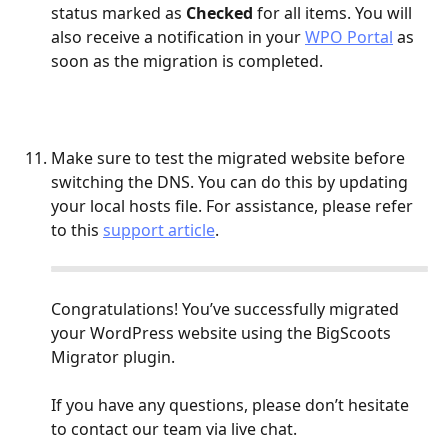
status marked as 
Checked
 for all items. You will 
also receive a notification in your 
WPO Portal
 as 
soon as the migration is completed.
Make sure to test the migrated website before 
switching the DNS. You can do this by updating 
your local hosts file. For assistance, please refer 
to this 
support article
.
Congratulations! You’ve successfully migrated 
your WordPress website using the BigScoots 
Migrator plugin.
If you have any questions, please don’t hesitate 
to contact our team via live chat.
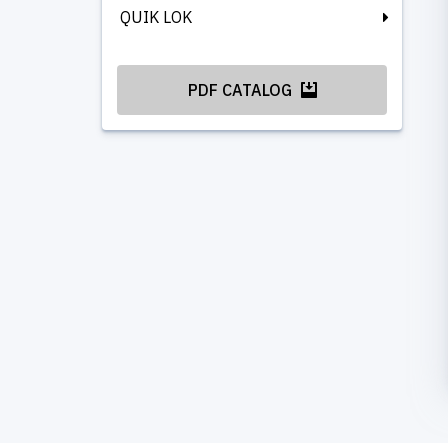
QUIK LOK
PDF CATALOG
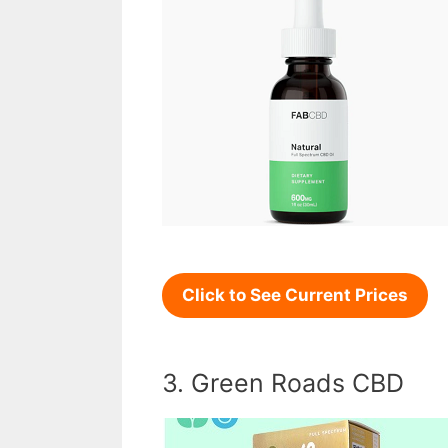
Click to See Current Prices
3. Green Roads CBD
....
Render the text read from all of these records as a numbered list with one line per item, skipping blank lines and leaving out the pictures.

1. status marked as 
2. Checked
3.  for all items. You will 
4. also receive a notification in your 
5. WPO Portal
6.  as 
7. soon as the migration is completed.
8. Make sure to test the migrated website before 
9. switching the DNS. You can do this by updating 
10. your local hosts file. For assistance, please refer 
11. to this 
12. support article
13. .
14. Congratulations! You’ve successfully migrated 
15. your WordPress website using the BigScoots 
16. Migrator plugin.
17. If you have any questions, please don’t hesitate 
18. to contact our team via live chat.
19. QUIK LOK
20. PDF CATALOG
21. Click to See Current Prices
22. 3. Green Roads CBD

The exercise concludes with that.